It is a rather unusual scene that appears to be a mirage in the hot Negev desert. In southern Israel, prison inmates from local jails can be seen every week, walking wheelchair-bound adults from a rehabilitative village for the severely disabled.

Every Monday, a group of these disabled residents, eagerly await the visits from the prison inmates, whom they recognize with excitement.

Located in Ofakim, the Aleh Negev-Nahalat Eran Rehabilitation Village houses 138 permanent residents, both severely disabled young adults and children, who are almost all immobile and physically or mentally impaired.

Sergey*, an inmate from a local prison, wheels around Lior, a resident of Aleh who appears to be around 30 years old, wheelchair bound with limited control of his arms and hands. Lior doesn't speak but when Sergey brings him to a small fountain, his smile and laughter expresses his joy as Sergey playfully splashes him with water and touches his nose.

"After a while, you see that each person here has something special to him," Sergey said. "When Lior sees me, he jumps in his wheelchair.

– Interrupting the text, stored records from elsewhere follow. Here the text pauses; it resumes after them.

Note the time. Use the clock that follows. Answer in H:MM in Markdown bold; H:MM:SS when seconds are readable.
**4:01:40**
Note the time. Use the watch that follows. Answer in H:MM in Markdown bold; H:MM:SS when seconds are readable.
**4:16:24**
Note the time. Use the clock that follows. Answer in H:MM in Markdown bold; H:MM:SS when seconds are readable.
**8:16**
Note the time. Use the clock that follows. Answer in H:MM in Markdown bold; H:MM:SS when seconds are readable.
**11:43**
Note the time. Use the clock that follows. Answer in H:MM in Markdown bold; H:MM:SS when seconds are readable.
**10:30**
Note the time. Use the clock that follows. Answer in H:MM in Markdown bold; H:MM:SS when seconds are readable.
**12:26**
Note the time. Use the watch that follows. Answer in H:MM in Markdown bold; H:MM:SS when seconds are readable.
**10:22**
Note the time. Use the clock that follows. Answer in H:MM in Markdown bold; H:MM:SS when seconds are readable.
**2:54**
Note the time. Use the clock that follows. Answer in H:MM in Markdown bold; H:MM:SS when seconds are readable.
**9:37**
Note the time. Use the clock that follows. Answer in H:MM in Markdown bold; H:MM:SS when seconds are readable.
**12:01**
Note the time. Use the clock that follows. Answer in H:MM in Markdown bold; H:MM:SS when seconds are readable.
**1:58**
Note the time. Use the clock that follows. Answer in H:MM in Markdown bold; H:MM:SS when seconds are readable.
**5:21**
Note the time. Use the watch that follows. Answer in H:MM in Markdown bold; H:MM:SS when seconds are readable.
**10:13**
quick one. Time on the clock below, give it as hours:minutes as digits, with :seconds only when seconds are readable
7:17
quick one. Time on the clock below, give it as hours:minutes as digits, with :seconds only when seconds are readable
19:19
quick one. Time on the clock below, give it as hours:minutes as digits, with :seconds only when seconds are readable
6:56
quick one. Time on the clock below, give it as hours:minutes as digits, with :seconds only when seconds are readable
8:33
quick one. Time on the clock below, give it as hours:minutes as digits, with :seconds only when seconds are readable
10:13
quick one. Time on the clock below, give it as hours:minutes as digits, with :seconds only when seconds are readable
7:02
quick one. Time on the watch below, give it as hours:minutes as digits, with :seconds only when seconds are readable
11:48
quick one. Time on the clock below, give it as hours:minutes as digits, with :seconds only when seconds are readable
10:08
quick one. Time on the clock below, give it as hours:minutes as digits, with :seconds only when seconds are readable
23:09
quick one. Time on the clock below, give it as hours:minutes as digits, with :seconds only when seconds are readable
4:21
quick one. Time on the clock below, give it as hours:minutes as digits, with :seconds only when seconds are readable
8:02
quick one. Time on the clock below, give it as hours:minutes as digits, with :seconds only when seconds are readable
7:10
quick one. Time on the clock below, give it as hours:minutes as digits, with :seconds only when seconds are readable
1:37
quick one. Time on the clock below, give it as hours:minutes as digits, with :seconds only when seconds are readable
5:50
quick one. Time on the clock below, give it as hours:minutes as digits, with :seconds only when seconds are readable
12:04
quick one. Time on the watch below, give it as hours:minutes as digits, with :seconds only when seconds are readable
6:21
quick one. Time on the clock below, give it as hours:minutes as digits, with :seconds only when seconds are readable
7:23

That's his way of showing that he recognizes me."

Sergey has been visiting Lior for about a year. "Overtime, I also learned to understand when he is angry, sad or happy."

Eight years ago, the Israel Prison Service launched this one-of-a-kind program with Aleh Negev to help rehabilitate nonviolent inmates by having them volunteer with developmentally disabled adults residing in the rehabilitation village in the Negev.

"The goal is to give these prisoners during their jail time a set of tools to help them when they return to society and a new perspective on life," explained Orna Ben-Tal, who helps direct the program in the South.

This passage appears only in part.